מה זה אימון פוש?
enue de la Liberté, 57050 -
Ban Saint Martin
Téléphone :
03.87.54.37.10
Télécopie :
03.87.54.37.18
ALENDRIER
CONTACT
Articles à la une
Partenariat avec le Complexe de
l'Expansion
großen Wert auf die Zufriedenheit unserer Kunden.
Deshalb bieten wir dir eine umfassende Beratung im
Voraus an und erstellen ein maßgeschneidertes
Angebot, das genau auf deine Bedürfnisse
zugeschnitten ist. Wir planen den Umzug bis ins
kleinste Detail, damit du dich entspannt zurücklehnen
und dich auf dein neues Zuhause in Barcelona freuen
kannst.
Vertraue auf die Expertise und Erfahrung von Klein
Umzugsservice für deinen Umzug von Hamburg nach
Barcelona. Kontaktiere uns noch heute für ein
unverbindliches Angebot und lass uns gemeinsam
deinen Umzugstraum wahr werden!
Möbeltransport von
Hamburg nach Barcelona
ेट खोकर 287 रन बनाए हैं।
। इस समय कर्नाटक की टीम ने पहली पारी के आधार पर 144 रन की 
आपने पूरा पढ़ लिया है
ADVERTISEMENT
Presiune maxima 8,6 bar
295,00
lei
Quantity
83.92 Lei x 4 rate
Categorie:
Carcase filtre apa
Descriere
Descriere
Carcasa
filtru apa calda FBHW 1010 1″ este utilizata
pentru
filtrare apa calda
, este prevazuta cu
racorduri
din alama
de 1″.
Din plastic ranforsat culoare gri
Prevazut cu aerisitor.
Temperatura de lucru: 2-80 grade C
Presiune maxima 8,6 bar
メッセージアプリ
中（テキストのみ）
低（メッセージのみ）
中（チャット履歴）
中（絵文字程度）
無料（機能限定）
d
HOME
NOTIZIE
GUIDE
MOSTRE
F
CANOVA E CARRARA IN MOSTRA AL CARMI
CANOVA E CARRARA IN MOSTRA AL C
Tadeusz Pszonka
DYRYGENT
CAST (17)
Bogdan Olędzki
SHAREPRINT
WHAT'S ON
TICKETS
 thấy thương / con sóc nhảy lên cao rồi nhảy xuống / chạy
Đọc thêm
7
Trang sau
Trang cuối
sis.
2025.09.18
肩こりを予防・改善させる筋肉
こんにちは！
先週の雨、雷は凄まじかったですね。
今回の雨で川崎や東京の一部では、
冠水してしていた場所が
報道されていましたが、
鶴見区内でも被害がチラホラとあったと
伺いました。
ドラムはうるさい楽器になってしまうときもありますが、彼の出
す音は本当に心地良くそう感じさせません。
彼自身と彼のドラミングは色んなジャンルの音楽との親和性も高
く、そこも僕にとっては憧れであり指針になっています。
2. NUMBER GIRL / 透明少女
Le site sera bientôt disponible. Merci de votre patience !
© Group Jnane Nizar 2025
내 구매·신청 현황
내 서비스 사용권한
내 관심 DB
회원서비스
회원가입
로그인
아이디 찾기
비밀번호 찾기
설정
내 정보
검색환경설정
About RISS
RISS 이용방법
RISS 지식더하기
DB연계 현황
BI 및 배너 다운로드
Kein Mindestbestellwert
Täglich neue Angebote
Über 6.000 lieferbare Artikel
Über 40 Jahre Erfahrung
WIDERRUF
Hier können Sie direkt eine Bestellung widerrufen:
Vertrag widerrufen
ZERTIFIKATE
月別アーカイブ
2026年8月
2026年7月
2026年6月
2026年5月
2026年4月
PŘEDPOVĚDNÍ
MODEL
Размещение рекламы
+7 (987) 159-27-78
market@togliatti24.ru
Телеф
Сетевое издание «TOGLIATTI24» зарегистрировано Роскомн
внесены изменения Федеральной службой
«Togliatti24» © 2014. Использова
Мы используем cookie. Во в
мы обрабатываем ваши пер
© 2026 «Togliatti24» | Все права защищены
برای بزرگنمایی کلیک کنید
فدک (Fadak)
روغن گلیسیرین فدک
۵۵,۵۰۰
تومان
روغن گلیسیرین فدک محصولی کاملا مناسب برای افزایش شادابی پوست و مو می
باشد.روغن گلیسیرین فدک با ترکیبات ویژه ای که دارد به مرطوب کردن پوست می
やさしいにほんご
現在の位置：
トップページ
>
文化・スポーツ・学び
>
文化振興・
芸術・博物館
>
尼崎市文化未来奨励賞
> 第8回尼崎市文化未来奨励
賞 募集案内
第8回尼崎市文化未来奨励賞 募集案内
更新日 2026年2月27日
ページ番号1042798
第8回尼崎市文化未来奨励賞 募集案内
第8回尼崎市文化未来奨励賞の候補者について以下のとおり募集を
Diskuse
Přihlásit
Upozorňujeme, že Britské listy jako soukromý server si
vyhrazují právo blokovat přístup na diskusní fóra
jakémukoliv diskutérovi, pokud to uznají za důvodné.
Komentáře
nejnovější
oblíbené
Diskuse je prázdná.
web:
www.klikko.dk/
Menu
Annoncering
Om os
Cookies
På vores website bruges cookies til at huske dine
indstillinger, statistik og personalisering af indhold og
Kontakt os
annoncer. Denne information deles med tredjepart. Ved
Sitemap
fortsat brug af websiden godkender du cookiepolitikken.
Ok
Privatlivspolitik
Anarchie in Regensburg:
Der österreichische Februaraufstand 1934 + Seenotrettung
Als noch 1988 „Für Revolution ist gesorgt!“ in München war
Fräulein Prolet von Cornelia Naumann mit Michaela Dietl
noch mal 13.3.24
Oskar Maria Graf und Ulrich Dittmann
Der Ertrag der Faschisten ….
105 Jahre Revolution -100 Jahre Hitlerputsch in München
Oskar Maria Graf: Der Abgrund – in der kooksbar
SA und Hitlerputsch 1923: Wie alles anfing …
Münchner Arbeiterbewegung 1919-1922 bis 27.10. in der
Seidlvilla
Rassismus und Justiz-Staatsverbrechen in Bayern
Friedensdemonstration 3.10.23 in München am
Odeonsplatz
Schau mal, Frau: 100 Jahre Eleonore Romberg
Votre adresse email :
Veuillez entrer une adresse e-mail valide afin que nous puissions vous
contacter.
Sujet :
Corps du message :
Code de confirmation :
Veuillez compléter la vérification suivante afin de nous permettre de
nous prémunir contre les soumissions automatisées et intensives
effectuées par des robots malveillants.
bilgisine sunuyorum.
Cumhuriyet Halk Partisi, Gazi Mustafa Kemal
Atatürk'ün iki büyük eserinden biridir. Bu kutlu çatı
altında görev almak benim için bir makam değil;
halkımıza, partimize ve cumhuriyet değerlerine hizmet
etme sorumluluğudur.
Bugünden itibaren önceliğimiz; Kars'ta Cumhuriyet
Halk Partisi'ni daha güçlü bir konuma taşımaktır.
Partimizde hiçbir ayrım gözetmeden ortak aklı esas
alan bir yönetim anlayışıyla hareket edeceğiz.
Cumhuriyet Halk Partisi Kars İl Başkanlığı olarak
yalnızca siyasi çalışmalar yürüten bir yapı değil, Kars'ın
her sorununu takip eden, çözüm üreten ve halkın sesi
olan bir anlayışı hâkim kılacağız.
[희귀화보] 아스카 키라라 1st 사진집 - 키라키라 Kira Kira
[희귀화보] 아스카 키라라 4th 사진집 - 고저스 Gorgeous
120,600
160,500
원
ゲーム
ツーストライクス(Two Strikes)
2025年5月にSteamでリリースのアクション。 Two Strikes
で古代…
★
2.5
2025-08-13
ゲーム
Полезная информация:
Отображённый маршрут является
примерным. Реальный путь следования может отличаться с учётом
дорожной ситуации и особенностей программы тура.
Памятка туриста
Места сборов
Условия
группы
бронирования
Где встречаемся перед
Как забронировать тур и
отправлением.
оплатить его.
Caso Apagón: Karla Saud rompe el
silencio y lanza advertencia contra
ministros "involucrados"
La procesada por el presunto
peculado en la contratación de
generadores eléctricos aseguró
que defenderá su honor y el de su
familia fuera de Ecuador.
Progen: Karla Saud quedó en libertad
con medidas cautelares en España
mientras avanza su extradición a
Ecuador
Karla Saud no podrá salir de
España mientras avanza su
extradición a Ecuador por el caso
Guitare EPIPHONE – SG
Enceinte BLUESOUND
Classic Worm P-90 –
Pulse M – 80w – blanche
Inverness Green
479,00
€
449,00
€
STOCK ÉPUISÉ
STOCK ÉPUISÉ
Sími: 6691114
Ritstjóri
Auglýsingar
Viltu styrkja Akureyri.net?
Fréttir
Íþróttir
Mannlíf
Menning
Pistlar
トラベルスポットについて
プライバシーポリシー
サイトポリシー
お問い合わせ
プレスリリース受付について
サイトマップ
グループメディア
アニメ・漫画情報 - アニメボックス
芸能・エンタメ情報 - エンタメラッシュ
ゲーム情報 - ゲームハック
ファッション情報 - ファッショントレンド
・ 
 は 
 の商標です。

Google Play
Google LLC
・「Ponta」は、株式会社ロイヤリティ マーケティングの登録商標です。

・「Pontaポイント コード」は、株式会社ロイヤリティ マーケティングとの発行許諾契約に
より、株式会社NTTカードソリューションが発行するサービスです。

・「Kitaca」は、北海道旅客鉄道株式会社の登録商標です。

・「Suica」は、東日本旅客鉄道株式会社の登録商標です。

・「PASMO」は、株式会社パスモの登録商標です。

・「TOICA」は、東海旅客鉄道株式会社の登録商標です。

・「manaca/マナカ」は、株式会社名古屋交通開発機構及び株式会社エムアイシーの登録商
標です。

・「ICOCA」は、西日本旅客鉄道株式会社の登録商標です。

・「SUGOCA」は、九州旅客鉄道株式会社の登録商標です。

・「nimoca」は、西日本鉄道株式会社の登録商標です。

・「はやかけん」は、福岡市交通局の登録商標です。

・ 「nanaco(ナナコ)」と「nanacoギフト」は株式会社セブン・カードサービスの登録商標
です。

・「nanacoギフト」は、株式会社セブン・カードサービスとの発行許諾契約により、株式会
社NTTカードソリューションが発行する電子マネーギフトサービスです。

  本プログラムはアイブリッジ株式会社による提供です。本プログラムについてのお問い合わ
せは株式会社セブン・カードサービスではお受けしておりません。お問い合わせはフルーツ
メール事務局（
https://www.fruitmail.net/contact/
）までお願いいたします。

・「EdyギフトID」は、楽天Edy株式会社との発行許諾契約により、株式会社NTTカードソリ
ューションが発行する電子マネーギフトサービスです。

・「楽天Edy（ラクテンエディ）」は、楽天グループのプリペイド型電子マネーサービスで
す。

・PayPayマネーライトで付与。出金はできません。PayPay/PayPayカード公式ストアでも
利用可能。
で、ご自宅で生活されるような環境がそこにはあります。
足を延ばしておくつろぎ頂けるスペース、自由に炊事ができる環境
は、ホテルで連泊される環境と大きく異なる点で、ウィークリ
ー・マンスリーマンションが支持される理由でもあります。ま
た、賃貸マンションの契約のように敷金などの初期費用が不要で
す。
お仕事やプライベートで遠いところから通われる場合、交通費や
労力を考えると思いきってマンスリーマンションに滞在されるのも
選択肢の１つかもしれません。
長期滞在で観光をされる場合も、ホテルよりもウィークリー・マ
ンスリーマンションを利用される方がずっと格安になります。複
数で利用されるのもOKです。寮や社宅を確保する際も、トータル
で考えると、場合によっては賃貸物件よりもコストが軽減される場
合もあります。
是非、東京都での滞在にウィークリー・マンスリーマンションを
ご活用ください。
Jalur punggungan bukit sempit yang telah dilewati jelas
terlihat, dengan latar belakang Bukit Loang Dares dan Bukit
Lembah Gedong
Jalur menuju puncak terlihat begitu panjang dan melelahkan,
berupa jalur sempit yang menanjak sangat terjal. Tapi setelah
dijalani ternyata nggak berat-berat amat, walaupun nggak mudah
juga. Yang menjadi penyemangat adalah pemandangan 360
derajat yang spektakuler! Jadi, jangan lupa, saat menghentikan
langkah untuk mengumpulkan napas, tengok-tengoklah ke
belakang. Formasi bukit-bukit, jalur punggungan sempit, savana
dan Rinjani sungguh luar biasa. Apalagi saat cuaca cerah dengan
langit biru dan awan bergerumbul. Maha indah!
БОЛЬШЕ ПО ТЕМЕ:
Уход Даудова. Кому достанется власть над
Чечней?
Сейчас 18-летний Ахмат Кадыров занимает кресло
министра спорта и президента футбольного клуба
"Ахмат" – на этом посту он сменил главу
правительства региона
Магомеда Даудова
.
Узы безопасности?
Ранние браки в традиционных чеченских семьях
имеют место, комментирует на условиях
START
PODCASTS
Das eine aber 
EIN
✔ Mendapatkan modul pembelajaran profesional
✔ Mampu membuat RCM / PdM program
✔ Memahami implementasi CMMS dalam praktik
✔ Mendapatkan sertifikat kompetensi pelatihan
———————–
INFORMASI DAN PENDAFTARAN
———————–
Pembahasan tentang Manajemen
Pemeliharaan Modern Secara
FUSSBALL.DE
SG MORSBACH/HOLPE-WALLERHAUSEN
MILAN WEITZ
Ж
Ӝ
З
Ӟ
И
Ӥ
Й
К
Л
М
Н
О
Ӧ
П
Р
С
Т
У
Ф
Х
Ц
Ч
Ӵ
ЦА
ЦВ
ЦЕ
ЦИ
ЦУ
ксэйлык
---+---
WORK REQUIRED
Which lines hold the string "sempit"? Copy all of them from the data above.

EXERCISE OUTPUT
Jalur punggungan bukit sempit yang telah dilewati jelas
berupa jalur sempit yang menanjak sangat terjal. Tapi setelah
belakang. Formasi bukit-bukit, jalur punggungan sempit, savana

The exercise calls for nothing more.